-- What to work on --
Please rewrite the lines below, from the one containing "genus: Cyperus" down to the one containing "county / district: Stafford", with "collection date" changed to "date of collection" and nothing else altered. Return only those lines.

-- Data entries --
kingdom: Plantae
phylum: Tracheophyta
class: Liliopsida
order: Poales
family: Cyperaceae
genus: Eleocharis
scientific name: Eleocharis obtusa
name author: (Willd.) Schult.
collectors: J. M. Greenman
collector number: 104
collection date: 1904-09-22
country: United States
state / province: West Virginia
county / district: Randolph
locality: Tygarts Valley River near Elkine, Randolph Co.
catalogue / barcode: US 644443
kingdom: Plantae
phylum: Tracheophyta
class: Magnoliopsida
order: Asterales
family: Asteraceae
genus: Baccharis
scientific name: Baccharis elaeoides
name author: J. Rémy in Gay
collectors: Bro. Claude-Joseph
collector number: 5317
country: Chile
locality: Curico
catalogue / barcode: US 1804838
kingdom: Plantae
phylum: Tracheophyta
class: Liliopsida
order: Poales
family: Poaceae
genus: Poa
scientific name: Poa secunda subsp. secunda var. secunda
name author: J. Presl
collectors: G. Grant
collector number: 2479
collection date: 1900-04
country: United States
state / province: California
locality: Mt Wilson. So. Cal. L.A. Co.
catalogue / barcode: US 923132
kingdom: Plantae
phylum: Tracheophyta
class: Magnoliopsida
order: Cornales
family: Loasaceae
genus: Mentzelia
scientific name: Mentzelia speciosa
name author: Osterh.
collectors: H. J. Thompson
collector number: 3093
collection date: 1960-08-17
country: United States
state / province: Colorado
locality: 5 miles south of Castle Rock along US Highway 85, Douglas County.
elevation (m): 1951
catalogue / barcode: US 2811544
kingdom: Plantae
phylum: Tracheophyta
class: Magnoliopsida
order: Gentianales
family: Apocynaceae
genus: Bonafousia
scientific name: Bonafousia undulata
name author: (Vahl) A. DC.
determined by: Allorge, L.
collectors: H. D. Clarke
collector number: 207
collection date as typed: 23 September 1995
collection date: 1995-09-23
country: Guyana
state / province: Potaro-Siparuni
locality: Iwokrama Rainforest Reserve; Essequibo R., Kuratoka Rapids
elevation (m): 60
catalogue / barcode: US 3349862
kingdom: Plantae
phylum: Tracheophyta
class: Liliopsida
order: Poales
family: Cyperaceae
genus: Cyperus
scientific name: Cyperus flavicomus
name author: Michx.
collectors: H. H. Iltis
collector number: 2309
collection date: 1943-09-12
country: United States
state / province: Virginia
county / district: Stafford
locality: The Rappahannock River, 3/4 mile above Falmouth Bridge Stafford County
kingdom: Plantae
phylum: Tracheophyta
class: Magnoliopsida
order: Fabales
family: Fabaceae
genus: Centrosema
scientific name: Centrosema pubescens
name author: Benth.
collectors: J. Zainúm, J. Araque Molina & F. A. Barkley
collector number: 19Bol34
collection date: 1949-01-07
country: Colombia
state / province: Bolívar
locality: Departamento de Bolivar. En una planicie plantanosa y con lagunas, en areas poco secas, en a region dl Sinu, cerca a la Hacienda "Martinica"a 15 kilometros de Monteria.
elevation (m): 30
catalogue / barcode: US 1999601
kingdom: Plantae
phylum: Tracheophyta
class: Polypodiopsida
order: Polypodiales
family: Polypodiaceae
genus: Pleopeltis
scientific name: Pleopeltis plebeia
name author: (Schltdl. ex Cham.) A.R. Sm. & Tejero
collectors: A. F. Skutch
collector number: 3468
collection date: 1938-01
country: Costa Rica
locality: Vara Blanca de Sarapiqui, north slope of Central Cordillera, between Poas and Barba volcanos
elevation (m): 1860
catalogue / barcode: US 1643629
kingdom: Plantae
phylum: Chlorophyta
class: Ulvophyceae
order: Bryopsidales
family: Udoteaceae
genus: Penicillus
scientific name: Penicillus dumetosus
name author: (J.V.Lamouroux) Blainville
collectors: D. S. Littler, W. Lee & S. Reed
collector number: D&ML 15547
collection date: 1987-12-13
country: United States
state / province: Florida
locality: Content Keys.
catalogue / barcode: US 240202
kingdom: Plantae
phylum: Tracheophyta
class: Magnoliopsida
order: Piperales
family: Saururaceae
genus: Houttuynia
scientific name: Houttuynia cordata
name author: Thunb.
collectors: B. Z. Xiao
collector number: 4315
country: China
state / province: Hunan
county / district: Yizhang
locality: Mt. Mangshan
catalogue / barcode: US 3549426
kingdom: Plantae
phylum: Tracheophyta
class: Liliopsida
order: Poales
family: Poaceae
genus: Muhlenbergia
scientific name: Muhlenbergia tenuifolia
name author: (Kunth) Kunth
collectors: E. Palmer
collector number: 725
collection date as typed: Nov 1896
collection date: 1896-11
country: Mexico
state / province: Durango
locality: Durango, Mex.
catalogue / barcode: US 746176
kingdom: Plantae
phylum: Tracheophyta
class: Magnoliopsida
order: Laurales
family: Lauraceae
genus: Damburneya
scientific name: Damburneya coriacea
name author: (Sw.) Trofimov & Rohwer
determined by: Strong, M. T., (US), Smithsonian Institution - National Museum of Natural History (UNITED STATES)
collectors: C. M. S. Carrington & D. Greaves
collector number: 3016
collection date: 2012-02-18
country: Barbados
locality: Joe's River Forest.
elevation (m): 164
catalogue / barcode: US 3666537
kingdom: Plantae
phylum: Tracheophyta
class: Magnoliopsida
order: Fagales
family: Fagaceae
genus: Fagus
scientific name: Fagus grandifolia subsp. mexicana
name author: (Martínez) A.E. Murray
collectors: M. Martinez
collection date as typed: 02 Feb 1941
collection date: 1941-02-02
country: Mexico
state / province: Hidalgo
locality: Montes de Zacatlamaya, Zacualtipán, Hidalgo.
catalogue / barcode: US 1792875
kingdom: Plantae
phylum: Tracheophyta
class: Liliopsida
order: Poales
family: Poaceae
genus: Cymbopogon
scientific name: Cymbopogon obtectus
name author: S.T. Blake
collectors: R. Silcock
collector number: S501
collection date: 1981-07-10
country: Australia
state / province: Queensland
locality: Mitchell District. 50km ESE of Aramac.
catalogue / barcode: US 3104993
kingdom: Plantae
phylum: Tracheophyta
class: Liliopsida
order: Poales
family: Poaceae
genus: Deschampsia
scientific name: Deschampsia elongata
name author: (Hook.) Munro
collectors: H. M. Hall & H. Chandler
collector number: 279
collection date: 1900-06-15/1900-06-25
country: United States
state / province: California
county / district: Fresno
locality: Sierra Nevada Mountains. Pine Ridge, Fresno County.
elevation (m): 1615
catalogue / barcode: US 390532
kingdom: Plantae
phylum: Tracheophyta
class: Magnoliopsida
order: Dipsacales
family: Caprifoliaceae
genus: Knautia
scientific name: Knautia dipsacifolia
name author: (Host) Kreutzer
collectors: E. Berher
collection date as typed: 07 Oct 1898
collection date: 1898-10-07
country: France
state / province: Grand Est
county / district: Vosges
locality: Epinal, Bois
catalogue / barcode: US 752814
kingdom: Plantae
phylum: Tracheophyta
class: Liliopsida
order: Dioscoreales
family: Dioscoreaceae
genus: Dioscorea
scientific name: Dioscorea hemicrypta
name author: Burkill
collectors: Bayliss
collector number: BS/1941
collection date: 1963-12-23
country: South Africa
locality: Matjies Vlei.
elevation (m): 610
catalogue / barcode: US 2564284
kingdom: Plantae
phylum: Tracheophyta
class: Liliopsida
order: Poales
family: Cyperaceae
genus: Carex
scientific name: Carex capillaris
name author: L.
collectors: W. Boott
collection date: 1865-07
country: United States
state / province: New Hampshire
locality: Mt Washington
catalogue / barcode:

-- Exercise solution --
genus: Cyperus
scientific name: Cyperus flavicomus
name author: Michx.
collectors: H. H. Iltis
collector number: 2309
date of collection: 1943-09-12
country: United States
state / province: Virginia
county / district: Stafford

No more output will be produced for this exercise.